Legittima, dunque, la candidatura, i miei dubbi riguardano l’opportunità, per la magistratura e per la persona. Il parlamentare, ancorché non abbia la tessera del partito che lo ha candidato, è comunque identificabile con una parte politica e la sua azione sarà sempre riguardata sotto la lente d’ingrandimento della politica da giornalisti e da osservatori delle vicende giudiziarie. I quali, alla prima occasione, andranno a ricercare tra le carte delle indagini e delle inchieste svolte dall’allora magistrato per individuare quali personaggi della politica vi fossero coinvolti. Con la conseguenza che, siccome a “pensar male” si fa solamente peccato, saranno inevitabili illazioni sulle scelte giudiziarie adottate. Sicché il cittadino potrebbe giungere alla conclusione, affrettata e sicuramente sbagliata ed ingiusta, che il magistrato nell’esercizio delle sue funzioni si sia predisposto relazioni tali da essere apprezzato dagli ambienti politici nell’ambito dei quali, sia pure a distanza di anni, è emersa la sua candidatura.

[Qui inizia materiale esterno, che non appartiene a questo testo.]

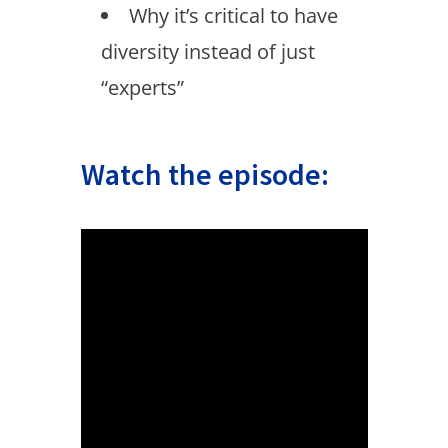
Why it’s critical to have
diversity instead of just
“experts”
Watch the episode:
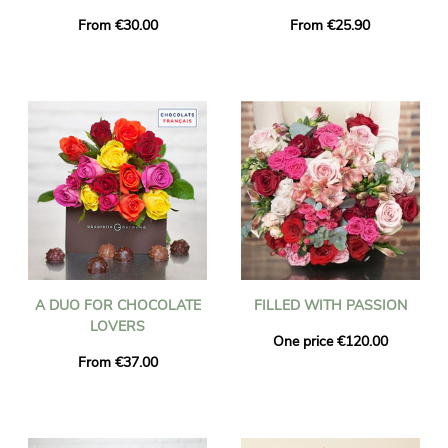
From €30.00
From €25.90
A DUO FOR CHOCOLATE
FILLED WITH PASSION
LOVERS
One price €120.00
From €37.00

E qui il sospetto, del quale non abbiamo certo bisogno, in un dibattito politico-giornalistico che sempre più spesso assume i toni di una rissa da cortile, non di rado volgare. Con l’effetto di danneggiare l’immagine della persona e di ledere agli occhi del cittadino il ruolo del giudice “soggetto soltanto alla legge”. Del resto, questo collegamento tra l’attività svolta e i temi della politica è messo in rilievo proprio da Scarpinato, quando denuncia, con analisi assolutamente condivisibile, la degenerazione del potere, giunto ad “una fase regressiva dello stato democratico”, per cui “oggi, venuti meno i grandi progetti collettivi, la contesa politica reale rischia di regredire a competizione tra clan sociali, gruppi di interesse, ristrette oligarchie interessate solo a spartirsi le risorse collettive”. In una democrazia “sempre a rischio di involuzione autoritaria”, in una Repubblica “tenuta a battesimo da una strage politico mafiosa, quella di Portella della Ginestra che ha segnato l’incipit della strategia della tensione … una sequenza pressoché ininterrotta di stragi con finalità politiche…nonché una lunga serie di omicidi politici talora dissimulati sotto altre causali di copertura e come suicidi o incidenti”.
La conclusione è che “nel nostro paese la lotta politica si è svolta su un duplice livello. Al livello palese e legalitario delle competizioni elettorali, della dialettica parlamentare e istituzionale, delle manifestazioni di piazza, si è intrecciato il livello occulto di una lotta politica condotta dietro le quinte dalle componenti più retrive delle classi dirigenti da sempre tenacemente ostili alla Costituzione e che non hanno esitato a mettere in campo la violenza stragista, nonché l’alleanza con le mafie ed altri specialisti della violenza, per condizionare a proprio vantaggio il gioco politico e per sabotare l’evoluzione democratica del paese”. Con un seguito di “depistaggi posti in essere da apparati statali, con varie coperture politiche, finalizzati a coprire gli esecutori e impedire di individuare i mandanti e complici eccellenti”.
Un quadro sicuramente condivisibile che, tuttavia, impone una netta distinzione tra politica e Giustizia soprattutto se un ex magistrato, che evidentemente sa molte cose, denuncia che esponenti di ambienti politici “non hanno esitato a mettere in campo la violenza stragista, nonché l’alleanza con le mafie ed altri specialisti della violenza, per condizionare a proprio vantaggio il gioco politico e per sabotare l’evoluzione democratica del paese”. E se quelle vicende stanno scritte negli atti giudiziari, nelle richieste di rinvio a giudizio e nelle sentenze ancor più evidente è la necessità di una netta distinzione dei ruoli del magistrato e del politico.